### [Exercise]
Word for word, reproduce all entries below, leaving every picture out.
(Data for analysis begins)
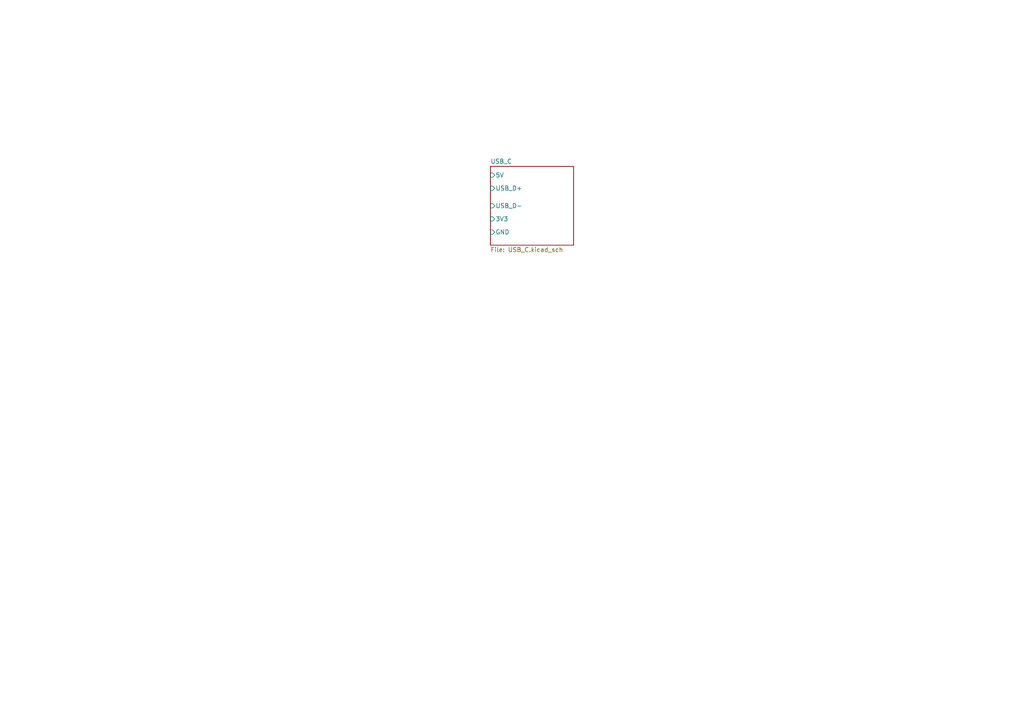
<source format=kicad_sch>
(kicad_sch (version 20230121) (generator eeschema)

  (uuid f2e74a7f-7065-4b2f-90db-12a09c16d2ca)

  (paper "A4")

  


  (sheet (at 142.24 48.26) (size 24.13 22.86) (fields_autoplaced)
    (stroke (width 0.1524) (type solid))
    (fill (color 0 0 0 0.0000))
    (uuid 2f5bc9a6-e62f-4fad-b6eb-0074f3852e7e)
    (property "Sheetname" "USB_C" (at 142.24 47.5484 0)
      (effects (font (size 1.27 1.27)) (justify left bottom))
    )
    (property "Sheetfile" "USB_C.kicad_sch" (at 142.24 71.7046 0)
      (effects (font (size 1.27 1.27)) (justify left top))
    )
    (pin "USB_D+" input (at 142.24 54.61 180)
      (effects (font (size 1.27 1.27)) (justify left))
      (uuid 55c09a90-fa2d-4b7a-be8b-8c78881e7a72)
    )
    (pin "USB_D-" input (at 142.24 59.69 180)
      (effects (font (size 1.27 1.27)) (justify left))
      (uuid 9670e22a-0c6c-4804-a51f-66d5fe0e65b7)
    )
    (pin "3V3" input (at 142.24 63.5 180)
      (effects (font (size 1.27 1.27)) (justify left))
      (uuid 25fedbca-1216-46c9-b044-8d2b1b6dd61f)
    )
    (pin "GND" input (at 142.24 67.31 180)
      (effects (font (size 1.27 1.27)) (justify left))
      (uuid dd93a4c2-2ffc-408a-a947-b73b5dcf488f)
    )
    (pin "5V" input (at 142.24 50.8 180)
      (effects (font (size 1.27 1.27)) (justify left))
      (uuid 1d316285-800f-426a-ae6e-ac2512239e63)
    )
    (instances
      (project "USBC"
        (path "/f2e74a7f-7065-4b2f-90db-12a09c16d2ca" (page "2"))
      )
    )
  )

  (sheet_instances
    (path "/" (page "1"))
  )
)

</source>
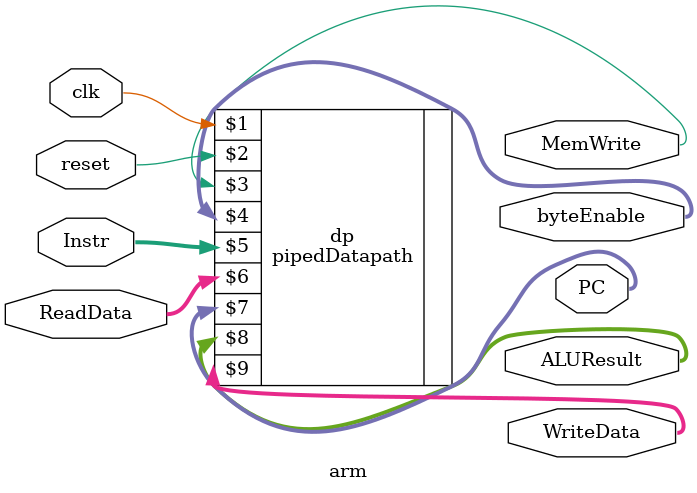
<source format=sv>
module arm(	input logic clk, reset,
		output logic [31:0] PC,
		input logic [31:0] Instr,
		output logic [3:0] byteEnable,
		output logic MemWrite,
		output logic [31:0] ALUResult, WriteData,
		input logic [31:0] ReadData
	);

// 	logic [3:0] ALUFlags;
// 	logic [3:0] StatusRegister;
// 	logic RegWrite, ALUSrc, MemtoReg, PCSrc;
// 	logic [1:0] RegSrc, ImmSrc;
// 	logic [3:0] ALUControl;
// 	logic branch_link;
	// add byteEnable as output of controller later

// 	controller c(clk, reset, Instr[31:12], Instr[11:0], ALUFlags, StatusRegister,
// 			RegSrc, RegWrite, ImmSrc, ALUSrc, ALUControl,
// 			MemWrite, MemtoReg, PCSrc, byteEnable, branch_link);

// 	datapath dp(clk, reset, 
// 			RegSrc, RegWrite, ImmSrc, ALUSrc, ALUControl,
// 			MemtoReg, PCSrc, ALUFlags, StatusRegister, PC, Instr, ALUResult,
// 			WriteData, ReadData, branch_link);

	pipedDatapath dp(clk, reset, MemWrite, byteEnable, Instr, ReadData, PC, ALUResult, WriteData);
	
endmodule

</source>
(Data for analysis ends)
### [Solution to this exercise]
<source format=kicad_sch>
(kicad_sch (version 20230121) (generator eeschema)

  (uuid f2e74a7f-7065-4b2f-90db-12a09c16d2ca)

  (paper "A4")

  


  (sheet (at 142.24 48.26) (size 24.13 22.86) (fields_autoplaced)
    (stroke (width 0.1524) (type solid))
    (fill (color 0 0 0 0.0000))
    (uuid 2f5bc9a6-e62f-4fad-b6eb-0074f3852e7e)
    (property "Sheetname" "USB_C" (at 142.24 47.5484 0)
      (effects (font (size 1.27 1.27)) (justify left bottom))
    )
    (property "Sheetfile" "USB_C.kicad_sch" (at 142.24 71.7046 0)
      (effects (font (size 1.27 1.27)) (justify left top))
    )
    (pin "USB_D+" input (at 142.24 54.61 180)
      (effects (font (size 1.27 1.27)) (justify left))
      (uuid 55c09a90-fa2d-4b7a-be8b-8c78881e7a72)
    )
    (pin "USB_D-" input (at 142.24 59.69 180)
      (effects (font (size 1.27 1.27)) (justify left))
      (uuid 9670e22a-0c6c-4804-a51f-66d5fe0e65b7)
    )
    (pin "3V3" input (at 142.24 63.5 180)
      (effects (font (size 1.27 1.27)) (justify left))
      (uuid 25fedbca-1216-46c9-b044-8d2b1b6dd61f)
    )
    (pin "GND" input (at 142.24 67.31 180)
      (effects (font (size 1.27 1.27)) (justify left))
      (uuid dd93a4c2-2ffc-408a-a947-b73b5dcf488f)
    )
    (pin "5V" input (at 142.24 50.8 180)
      (effects (font (size 1.27 1.27)) (justify left))
      (uuid 1d316285-800f-426a-ae6e-ac2512239e63)
    )
    (instances
      (project "USBC"
        (path "/f2e74a7f-7065-4b2f-90db-12a09c16d2ca" (page "2"))
      )
    )
  )

  (sheet_instances
    (path "/" (page "1"))
  )
)

</source>
<source format=sv>
module arm(	input logic clk, reset,
		output logic [31:0] PC,
		input logic [31:0] Instr,
		output logic [3:0] byteEnable,
		output logic MemWrite,
		output logic [31:0] ALUResult, WriteData,
		input logic [31:0] ReadData
	);

// 	logic [3:0] ALUFlags;
// 	logic [3:0] StatusRegister;
// 	logic RegWrite, ALUSrc, MemtoReg, PCSrc;
// 	logic [1:0] RegSrc, ImmSrc;
// 	logic [3:0] ALUControl;
// 	logic branch_link;
	// add byteEnable as output of controller later

// 	controller c(clk, reset, Instr[31:12], Instr[11:0], ALUFlags, StatusRegister,
// 			RegSrc, RegWrite, ImmSrc, ALUSrc, ALUControl,
// 			MemWrite, MemtoReg, PCSrc, byteEnable, branch_link);

// 	datapath dp(clk, reset, 
// 			RegSrc, RegWrite, ImmSrc, ALUSrc, ALUControl,
// 			MemtoReg, PCSrc, ALUFlags, StatusRegister, PC, Instr, ALUResult,
// 			WriteData, ReadData, branch_link);

	pipedDatapath dp(clk, reset, MemWrite, byteEnable, Instr, ReadData, PC, ALUResult, WriteData);
	
endmodule

</source>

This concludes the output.